Homework 8
Linear programming and multiplicative updates
1 Mulitplicative weights update
In class we discussed one formulation of the Multiplicative Weights Update method. Let us now see how to formulate MWU in an equivalent way that is closely related to online gradient descent formulation we saw. Let \(\ell_1, \dotsc, \ell_T \in \R^n\) be arbitrary vectors. Define \(p_1 = \frac{1}{n} \mathbb{1}\), let \(\alpha > 0\), and define \[ p_{t+1} \in \argmin_{p \in \Delta_n} \Big\{ \ell_t\T p + \frac{1}{\alpha}\mathrm{KL}(p, p_t)\Big\}, \qquad \forall t \in \{1, \dotsc, T-1\}. \] where \(\mathrm{KL}(p,q)\) is the KL-Divergence between \(p \in \Delta_n\) and \(q \in \Delta_n\) (with \(q > 0\)) given by \[ \mathrm{KL}(p,q) = \sum_{i = 1}^n p_i \ln\Big(\frac{p_i}{q_i}\Big). \] Show that \[ p_{t+1} \in \argmin_{p \in \Delta_n}\Big\{ \sum_{s = 1}^t \ell_s \T p + \frac{1}{\alpha} \sum_{i = 1}^n p_i \ln p_i \Big\} \qquad \forall t \in \{0, \dotsc, T-1\}. \]

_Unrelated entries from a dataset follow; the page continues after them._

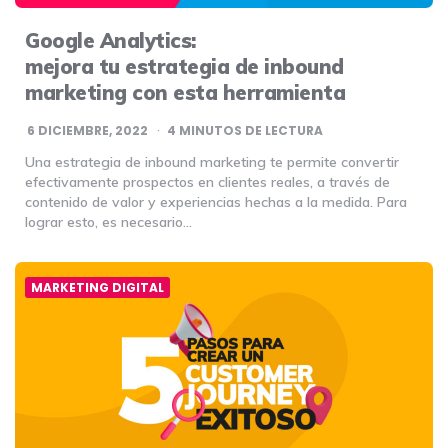
Google Analytics:
mejora tu estrategia de inbound
marketing con esta herramienta
6 DICIEMBRE, 2022
4
MINUTOS DE LECTURA
Una estrategia de inbound marketing te permite convertir
efectivamente prospectos en clientes reales, a través de
contenido de valor y experiencias hechas a la medida. Para
lograr esto, es necesario…
MARKETING DIGITAL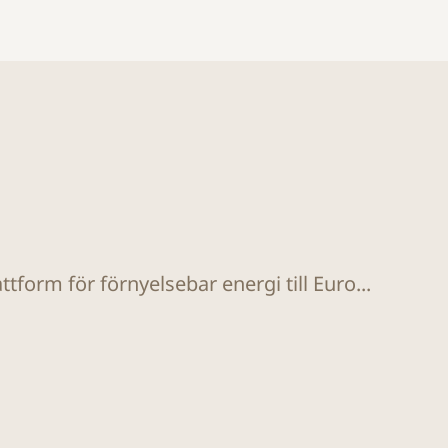
tform för förnyelsebar energi till Euro...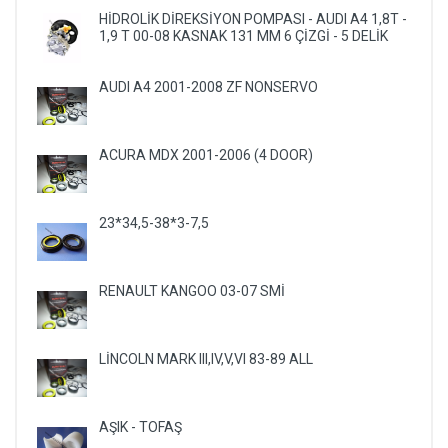
HİDROLİK DİREKSİYON POMPASI - AUDI A4 1,8T -
1,9 T 00-08 KASNAK 131 MM 6 ÇİZGİ - 5 DELİK
AUDI A4 2001-2008 ZF NONSERVO
ACURA MDX 2001-2006 (4 DOOR)
23*34,5-38*3-7,5
RENAULT KANGOO 03-07 SMİ
LİNCOLN MARK III,IV,V,VI 83-89 ALL
AŞIK - TOFAŞ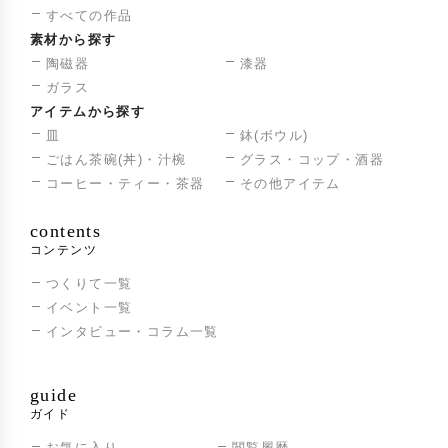
すべての作品
素材から探す
陶磁器
漆器
ガラス
アイテムから探す
皿
鉢(ボウル)
ごはん茶碗(丼)・汁椀
グラス・コップ・酒器
コーヒー・ティー・茶器
その他アイテム
contents
コンテンツ
つくりて一覧
イベント一覧
インタビュー・コラム一覧
guide
ガイド
お気に入り
閲覧履歴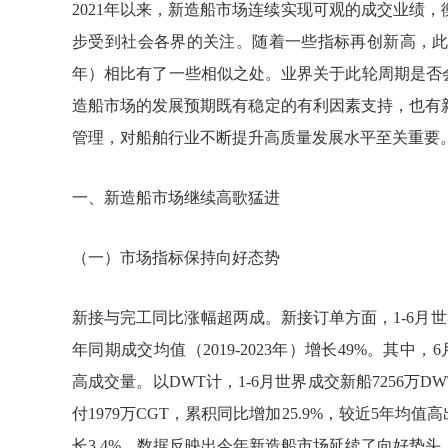
2021年以来，新造船市场连续实现可观的成交业绩
步受到社会各界的关注。随着一些指标再创新高，此轮市场
年）相比有了一些相似之处。业界关于此轮周期是否
造船市场的发展预期既有稳定的有利因素支持，也有
管理，对船舶行业不断提升高质量发展水平至关重要
一、新造船市场继续高歌猛进
（一）市场指标保持向好态势
新接与完工同比涨幅超两成。新接订单方面，1-6月世界
年同期成交均值（2019-2023年）增长49%。其中
高成交量。以DWT计，1-6月世界成交新船7256万D
付1979万CGT，累积同比增加25.9%，较近5年均值高
长3.4%。数据反映出今年新造船市场延续了向好势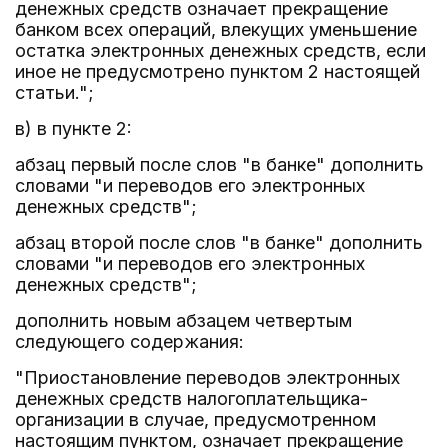
денежных средств означает прекращение
банком всех операций, влекущих уменьшение
остатка электронных денежных средств, если
иное не предусмотрено пунктом 2 настоящей
статьи.";
в) в пункте 2:
абзац первый после слов "в банке" дополнить
словами "и переводов его электронных
денежных средств";
абзац второй после слов "в банке" дополнить
словами "и переводов его электронных
денежных средств";
дополнить новым абзацем четвертым
следующего содержания:
"Приостановление переводов электронных
денежных средств налогоплательщика-
организации в случае, предусмотренном
настоящим пунктом, означает прекращение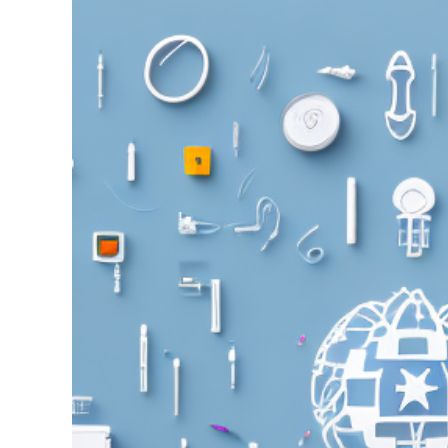
grösseres
Bild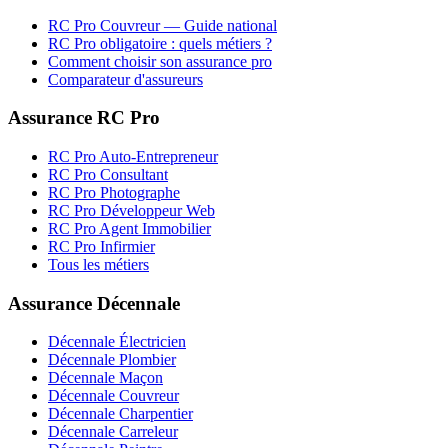
RC Pro
Couvreur
— Guide national
RC Pro obligatoire : quels métiers ?
Comment choisir son assurance pro
Comparateur d'assureurs
Assurance RC Pro
RC Pro Auto-Entrepreneur
RC Pro Consultant
RC Pro Photographe
RC Pro Développeur Web
RC Pro Agent Immobilier
RC Pro Infirmier
Tous les métiers
Assurance Décennale
Décennale Électricien
Décennale Plombier
Décennale Maçon
Décennale Couvreur
Décennale Charpentier
Décennale Carreleur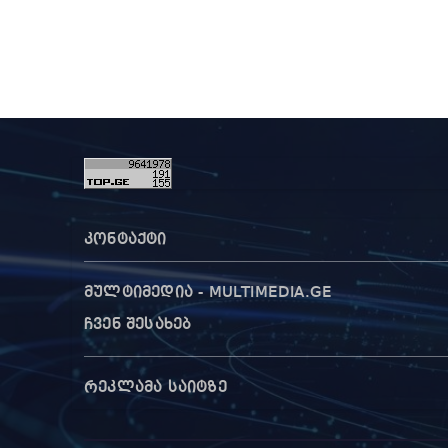
კონტაქტი
მულტიმედია - MULTIMEDIA.GE
ჩვენ შესახებ
რეკლამა საიტზე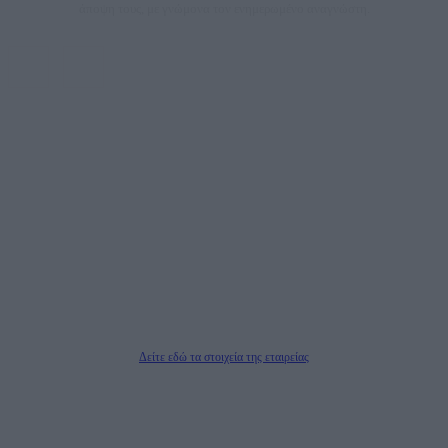
άποψη τους, με γνώμονα τον ενημερωμένο αναγνώστη.
DAILYPOST.GR – ΤΑΥΤΌΤΗΤΑ
Ιδιοκτήτρια εταιρεία: «ΝΟΗΣΙΣ ΙΚΕ»
Έδρα: Δήμος Αμαρουσίου Αττικής, Αγ. Αθανασίου αρ. 21, Τ.Κ. 15125
ΑΦΜ: 801093076, Δ.Ο.Υ.: ΚΕΦΟΔΕ ΑΤΤΙΚΗΣ, E-mail: press@dailypost.gr, Τηλ.
επικοινωνίας: 2108066997
Νόμιμος Εκπρόσωπος: Ζαχαρός Σταμάτης
Μέτοχοι: Ζαχαρός Σταμάτης, Κουβαράς Γεώργιος, ΥΠΗΡΕΣΙΕΣ ΠΡΟΗΓΜΕΝΗΣ
ΤΕΧΝΟΛΟΓΙΑΣ ΠΑΡΑΓΩΓΗΣ ΟΠΤΙΚΟΑΚΟΥΣΤΙΚΩΝ ΜΕΣΩΝ ΜΕΛΕΤΩΝ ΚΑΙ
ΠΑΡΟΧΗΣ ΥΠΗΡΕΣΙΩΝ PLD PLUS ΑΝΩΝ ΕΤΑΙΡΙΑ
Δικαιούχος του ονόματος τομέα (dailypost.gr): ΝΟΗΣΙΣ ΙΚΕ
Διευθυντής/Διαχειριστής: Ζαχαρός Σταμάτης
Διευθυντής Σύνταξης: Ρενάτο Λέκκα
Δείτε εδώ τα στοιχεία της εταιρείας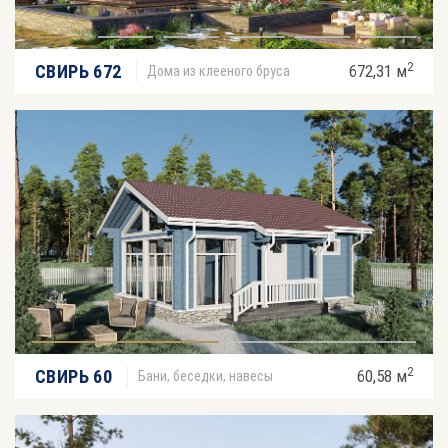
2
СВИРЬ 672
672,31 м
Дома из клееного бруса
2
СВИРЬ 60
60,58 м
Бани, беседки, навесы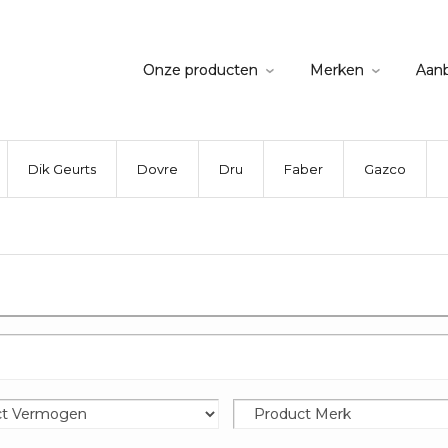
Onze producten
Merken
Aan
Dik Geurts
Dovre
Dru
Faber
Gazco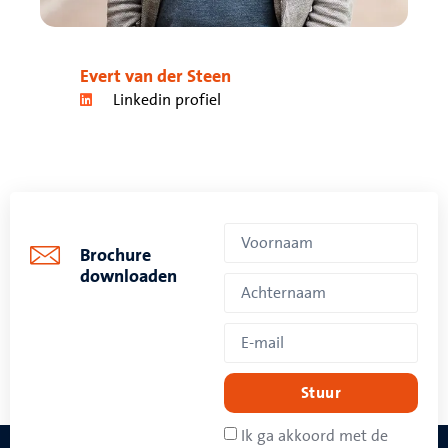
Evert van der Steen
Linkedin profiel
Brochure
downloaden
Stuur
Ik ga akkoord met de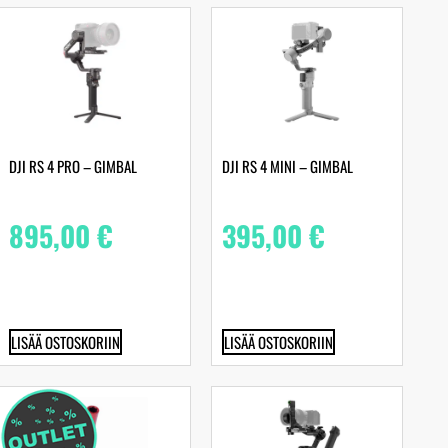
DJI RS 4 PRO – GIMBAL
DJI RS 4 MINI – GIMBAL
895,00
€
395,00
€
LISÄÄ OSTOSKORIIN
LISÄÄ OSTOSKORIIN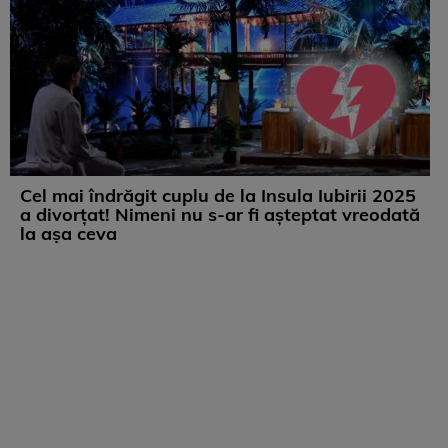
Cel mai îndrăgit cuplu de la Insula Iubirii 2025
a divorțat! Nimeni nu s-ar fi așteptat vreodată
la așa ceva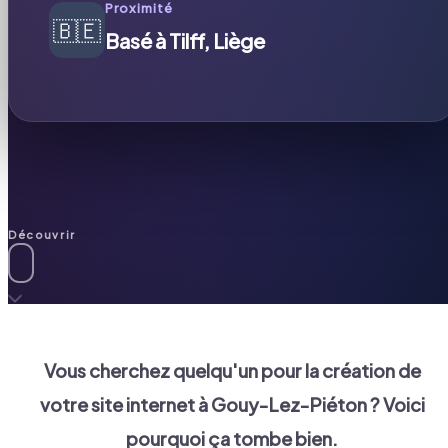
Proximité
🇧🇪
Basé à Tilff, Liège
Découvrir
Vous cherchez quelqu'un pour la création de
votre site internet à
Gouy-Lez-Piéton
? Voici
pourquoi ça tombe bien.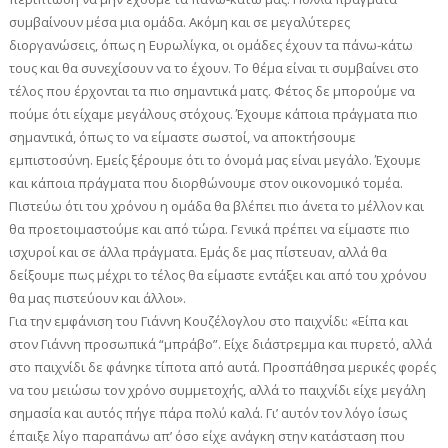
συμβαίνουν μέσα μια ομάδα. Ακόμη και σε μεγαλύτερες
διοργανώσεις, όπως η Ευρωλίγκα, οι ομάδες έχουν τα πάνω-κάτω
τους και θα συνεχίσουν να το έχουν. Το θέμα είναι τι συμβαίνει στο
τέλος που έρχονται τα πιο σημαντικά ματς. Φέτος δε μπορούμε να
πούμε ότι είχαμε μεγάλους στόχους. Έχουμε κάποια πράγματα πιο
σημαντικά, όπως το να είμαστε σωστοί, να αποκτήσουμε
εμπιστοσύνη. Εμείς ξέρουμε ότι το όνομά μας είναι μεγάλο. Έχουμε
και κάποια πράγματα που διορθώνουμε στον οικονομικό τομέα.
Πιστεύω ότι του χρόνου η ομάδα θα βλέπει πιο άνετα το μέλλον και
θα προετοιμαστούμε και από τώρα. Γενικά πρέπει να είμαστε πιο
ισχυροί και σε άλλα πράγματα. Εμάς δε μας πίστευαν, αλλά θα
δείξουμε πως μέχρι το τέλος θα είμαστε εντάξει και από του χρόνου
θα μας πιστεύουν και άλλοι».
Για την εμφάνιση του Γιάννη Κουζέλογλου στο παιχνίδι: «Είπα και
στον Γιάννη προσωπικά “μπράβο”. Είχε διάστρεμμα και πυρετό, αλλά
στο παιχνίδι δε φάνηκε τίποτα από αυτά. Προσπάθησα μερικές φορές
να του μειώσω τον χρόνο συμμετοχής, αλλά το παιχνίδι είχε μεγάλη
σημασία και αυτός πήγε πάρα πολύ καλά. Γι’ αυτόν τον λόγο ίσως
έπαιξε λίγο παραπάνω απ’ όσο είχε ανάγκη στην κατάσταση που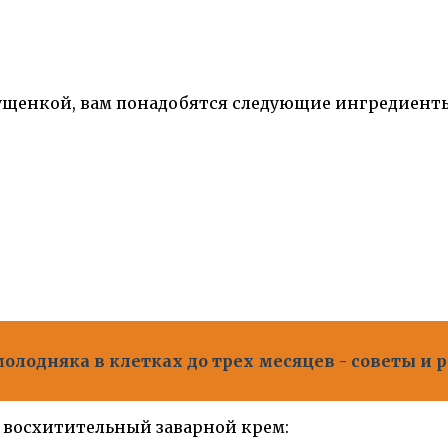
гущенкой, вам понадобятся следующие ингредиент
лодняка в клетках до трех месяцев - советы и
т восхитительный заварной крем: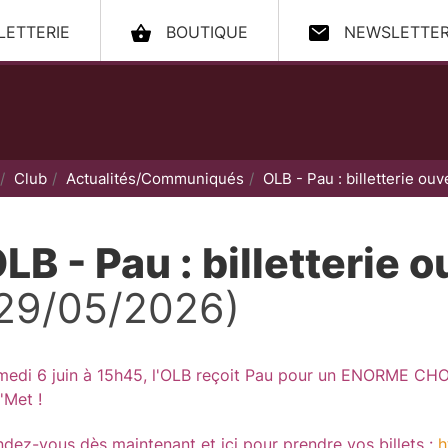
LLETTERIE
BOUTIQUE
NEWSLETTE
ccueil
Club
Actualités/Communiqués
OLB - Pau : billetterie ouv
LB - Pau : billetterie o
29/05/2026)
edi 6 juin à 15h45, l'OLB reçoit Pau pour un ENORME CHOC
'Met !
dez-vous dès maintenant et ici pour prendre vos billets :
h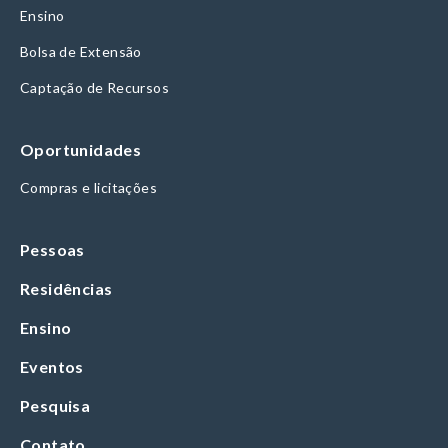
Ensino
Bolsa de Extensão
Captação de Recursos
Oportunidades
Compras e licitações
Pessoas
Residências
Ensino
Eventos
Pesquisa
Contato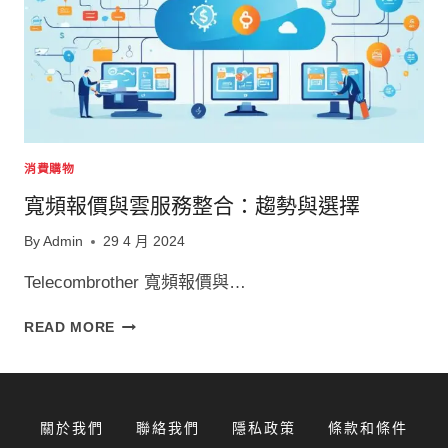
消費購物
寬頻報價與雲服務整合：趨勢與選擇
By
Admin
29 4 月 2024
Telecombrother 寬頻報價與…
寬
READ MORE
頻
報
價
與
關於我們
聯絡我們
隱私政策
條款和條件
雲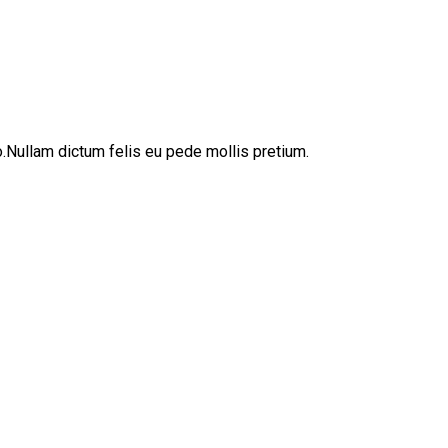
sto.Nullam dictum felis eu pede mollis pretium.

Hint: If \(h(p) = \sum_i p_i \ln p_i\) and \(f(p) = \mathrm{KL}(p,q)\), show that \(\nabla f(p) = \nabla h(p) - \nabla h(q)\). Moreover, feel free to use the following claim without proving it:
Claim. Let \(p \in \Delta_n\) with \(p > 0\). If \(v \in \mathcal{N}_{\Delta_{n}}(p)\), then \(-v \in \mathcal{N}_{\Delta_n}(p)\).
2 Simplex
- Convert this problem into standard form (equality constraints with nonnegative variables) and construct a basis that corresponds to the point \(x=(0,0)\):
\[ \begin{align} \min_{x_1,x_2} &\quad {-}2x_1-x_2\\ \text{subj to} &\quad x_1+x_2 \le 6,\ x\ge0. \end{align} \]
Carry out the steps of the simplex method, starting with the basic feasible solution above. At each iteration, show the basic index set, the reduced costs, and which variables enter and leave the basis.
Draw a graphical representation of the problem in terms of the original variables \(x_1,x_2\), and indicate the path taken by the simplex algorithm.
3 Robust optimization
You are the owner of a factory that makes widgets and gadgets. For each widget and gadget, there is a set of feature measurements, e.g., the weight, dimensions, material composition, etc., represented by a vector \(x\). For maximum profit, you want the combinations of these features to exactly match a set of standard specifications, e.g., \(Ax = b\), where \(A\) dictates how the features are combined, and \(b\) is the standard. However, realistically, it is too expensive to exactly satisfy \(Ax=b\), so you have to make some concessions.
Instead, you can solve one of three optimization problems:
\[\begin{equation} \min_{x}\;\|Ax-b\|_1 = \sum_{i=1,\ldots,m}|a_i^T x-b_i| \end{equation}\]
\[\begin{equation} \min_{x}\;\|Ax-b\|_\infty = \max_{i=1,\ldots,n}|a_i^T x-b_i| \end{equation}\]
\[\begin{equation} \min_{x}\;\|Ax-b\|_2 =\sqrt{ \sum_{i=1,\ldots,n}|a_i^T x-b_i|^2} \end{equation}\]
3.1 One-norm reformulation
Write the one-norm problem as a linear program of the form
\[\begin{equation}\label{eq:linprog-form} \min_{z}\ c^T z \text{ subject to } \hat{A} z \leq \hat{b}, \end{equation}\]
for some \(c\), \(\hat{A}\), and \(\hat{b}\).
3.2 Inf-norm reformulation
Similarly, write the infinity-norm problem as a linear program.
3.3 Histograms
For some randomly generated data (below), plot histograms of the residuals obtained by each of the three formulations.
Here’s the histogram for the residuals of the two-norm formulation:
Produce the historgrams for the one- and inf-norm formulations, using the same data above.